Levanon resides near Tel Aviv, Hod Hasharon. He has two older brothers as well as a younger sister. He loves his hometown, he said, because it’s “near strawberry fields.”

He attended regular school until seventh grade. He was already flying to competitions by then and the school principal suggested that he be home-schooled. He has one more math matriculation exam to pass before he receives his high school diploma.

He has three pianos at home. Of course, when he goes to perform, he has to play on a piano he’s never touched before.

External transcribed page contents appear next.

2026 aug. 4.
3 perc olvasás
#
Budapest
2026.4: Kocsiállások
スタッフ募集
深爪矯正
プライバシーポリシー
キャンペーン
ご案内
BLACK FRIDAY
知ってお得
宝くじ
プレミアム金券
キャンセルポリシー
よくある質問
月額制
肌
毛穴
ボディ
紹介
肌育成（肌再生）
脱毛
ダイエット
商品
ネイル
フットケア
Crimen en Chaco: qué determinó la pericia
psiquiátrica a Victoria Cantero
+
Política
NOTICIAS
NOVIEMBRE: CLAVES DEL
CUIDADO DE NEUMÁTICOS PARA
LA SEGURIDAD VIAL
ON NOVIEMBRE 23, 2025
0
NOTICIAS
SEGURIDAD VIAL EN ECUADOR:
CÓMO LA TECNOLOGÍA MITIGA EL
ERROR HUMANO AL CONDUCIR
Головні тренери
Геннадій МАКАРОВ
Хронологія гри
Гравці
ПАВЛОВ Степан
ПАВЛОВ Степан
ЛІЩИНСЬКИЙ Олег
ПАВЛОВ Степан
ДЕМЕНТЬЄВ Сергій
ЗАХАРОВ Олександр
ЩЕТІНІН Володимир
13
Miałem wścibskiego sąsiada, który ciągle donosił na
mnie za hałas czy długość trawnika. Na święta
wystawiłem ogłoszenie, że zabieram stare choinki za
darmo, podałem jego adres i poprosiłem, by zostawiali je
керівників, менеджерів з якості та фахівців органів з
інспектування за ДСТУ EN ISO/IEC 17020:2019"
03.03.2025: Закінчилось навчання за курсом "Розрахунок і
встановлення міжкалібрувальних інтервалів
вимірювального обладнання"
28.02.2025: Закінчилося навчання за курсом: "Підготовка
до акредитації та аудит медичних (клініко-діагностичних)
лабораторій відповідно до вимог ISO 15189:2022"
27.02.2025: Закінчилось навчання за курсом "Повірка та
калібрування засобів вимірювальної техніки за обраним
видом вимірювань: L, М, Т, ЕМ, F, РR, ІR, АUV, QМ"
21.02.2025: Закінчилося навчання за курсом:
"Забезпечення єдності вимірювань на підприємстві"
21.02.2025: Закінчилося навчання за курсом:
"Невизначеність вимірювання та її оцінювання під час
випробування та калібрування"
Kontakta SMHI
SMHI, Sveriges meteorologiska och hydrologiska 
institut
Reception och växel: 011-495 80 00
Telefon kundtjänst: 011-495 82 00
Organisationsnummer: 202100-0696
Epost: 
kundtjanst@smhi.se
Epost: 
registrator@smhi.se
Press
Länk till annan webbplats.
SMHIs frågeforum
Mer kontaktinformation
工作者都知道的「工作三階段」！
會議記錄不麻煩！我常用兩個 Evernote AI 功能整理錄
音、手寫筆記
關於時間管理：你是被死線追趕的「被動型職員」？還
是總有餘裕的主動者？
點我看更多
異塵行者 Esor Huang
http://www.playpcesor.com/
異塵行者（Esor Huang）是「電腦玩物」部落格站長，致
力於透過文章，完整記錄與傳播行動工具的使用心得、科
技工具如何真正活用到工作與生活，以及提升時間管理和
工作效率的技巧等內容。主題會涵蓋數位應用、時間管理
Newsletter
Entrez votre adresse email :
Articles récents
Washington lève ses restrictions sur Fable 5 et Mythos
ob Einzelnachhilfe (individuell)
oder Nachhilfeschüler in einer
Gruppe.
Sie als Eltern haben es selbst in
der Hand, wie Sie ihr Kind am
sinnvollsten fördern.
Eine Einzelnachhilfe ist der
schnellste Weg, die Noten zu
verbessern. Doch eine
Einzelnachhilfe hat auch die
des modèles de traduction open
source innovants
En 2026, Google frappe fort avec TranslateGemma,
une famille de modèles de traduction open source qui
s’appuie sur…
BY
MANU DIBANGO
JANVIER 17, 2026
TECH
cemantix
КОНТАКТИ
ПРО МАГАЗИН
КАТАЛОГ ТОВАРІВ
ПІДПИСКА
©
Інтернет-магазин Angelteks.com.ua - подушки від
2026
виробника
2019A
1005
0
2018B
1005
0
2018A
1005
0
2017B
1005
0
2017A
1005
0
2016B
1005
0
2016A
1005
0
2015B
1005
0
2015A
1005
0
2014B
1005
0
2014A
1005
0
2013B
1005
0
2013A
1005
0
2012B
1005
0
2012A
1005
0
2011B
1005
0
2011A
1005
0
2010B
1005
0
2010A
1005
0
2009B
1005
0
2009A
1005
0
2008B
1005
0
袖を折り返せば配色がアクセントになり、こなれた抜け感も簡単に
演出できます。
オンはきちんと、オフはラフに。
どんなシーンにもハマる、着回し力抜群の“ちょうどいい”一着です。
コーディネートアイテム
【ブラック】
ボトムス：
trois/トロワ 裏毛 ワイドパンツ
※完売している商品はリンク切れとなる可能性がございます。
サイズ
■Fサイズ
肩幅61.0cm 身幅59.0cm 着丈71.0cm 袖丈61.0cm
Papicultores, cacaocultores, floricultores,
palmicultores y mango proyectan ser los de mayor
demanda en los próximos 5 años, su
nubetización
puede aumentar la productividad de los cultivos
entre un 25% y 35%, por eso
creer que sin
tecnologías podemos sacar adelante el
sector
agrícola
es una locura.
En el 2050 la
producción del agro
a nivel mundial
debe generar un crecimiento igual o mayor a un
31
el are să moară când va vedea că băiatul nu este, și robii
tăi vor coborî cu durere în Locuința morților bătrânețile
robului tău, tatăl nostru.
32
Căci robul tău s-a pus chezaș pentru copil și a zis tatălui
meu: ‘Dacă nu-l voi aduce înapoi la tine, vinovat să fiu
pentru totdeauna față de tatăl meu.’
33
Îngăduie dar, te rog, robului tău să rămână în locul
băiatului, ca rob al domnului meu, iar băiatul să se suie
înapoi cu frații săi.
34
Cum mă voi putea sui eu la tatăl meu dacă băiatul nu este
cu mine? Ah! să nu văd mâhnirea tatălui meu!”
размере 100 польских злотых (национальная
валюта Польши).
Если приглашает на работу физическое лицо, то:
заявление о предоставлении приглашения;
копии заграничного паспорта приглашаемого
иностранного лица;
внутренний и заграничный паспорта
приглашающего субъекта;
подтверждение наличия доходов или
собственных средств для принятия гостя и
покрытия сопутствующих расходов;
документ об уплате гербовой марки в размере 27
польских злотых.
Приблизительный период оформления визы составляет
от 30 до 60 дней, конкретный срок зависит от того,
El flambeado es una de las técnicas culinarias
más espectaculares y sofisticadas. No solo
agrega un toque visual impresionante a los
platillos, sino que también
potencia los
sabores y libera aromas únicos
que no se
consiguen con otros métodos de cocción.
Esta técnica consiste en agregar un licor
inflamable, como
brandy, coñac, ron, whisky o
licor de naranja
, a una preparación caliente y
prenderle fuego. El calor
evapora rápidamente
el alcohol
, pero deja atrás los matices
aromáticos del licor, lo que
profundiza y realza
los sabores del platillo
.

“I love the challenge of a new piano,”He said. “It’s interesting. It’s actually really nice. The hall is different and the acoustics are different and I know that this piano will bring out something different in me.”

“Do you ever get stage fright?”I asked.

“Never. I just want to play more!” he said, admitting that he has the privilege of choosing what he’d like to play.

To celebrate the debut album’s release, “A Monument to Beethoven,” he’ll do some recitals and have broadcasts.

The album contains compositions by Chopin, Liszt, Chopin and Mendelssohn, who helped build the famous monument to Beethoven in Bonn, Germany, in 1845, to celebrate the 75th anniversary of the composer’s birth.

Like pizza and ice-cream

Levanon declined the opportunity to name his favorite composers. “Each gives you something different. It’s like pizza and ice cream!”He let out an infectious laughter. “I guess it depends on your mood.”

He said that he enjoys playing with an orchestra. “there is something so ‘wow’ about it. Technically speaking, I’m the soloist, but we merge ideas and I get so much inspiration from the other musicians.”

Levanon would like to try conducting and composing his own music in the future but right now he’s focused on his piano playing. He stated that he wakes up early to make it to work. “get a lot done before the day starts.”

I asked him whether he liked pop music.

“I love to keep an open mind about music but classical music is still my big love because it has a lot of depth,”He said. “But I love jazz and beatbox.”

“Beatbox?”

“Yes. Give me a tune and I’ll do something for you.”

What immediately came to mind was the first four notes of Beethoven’s Fifth Symphony and Levanon took off on a beatbox riff, doing it so seamlessly that even Beethoven himself would have applauded.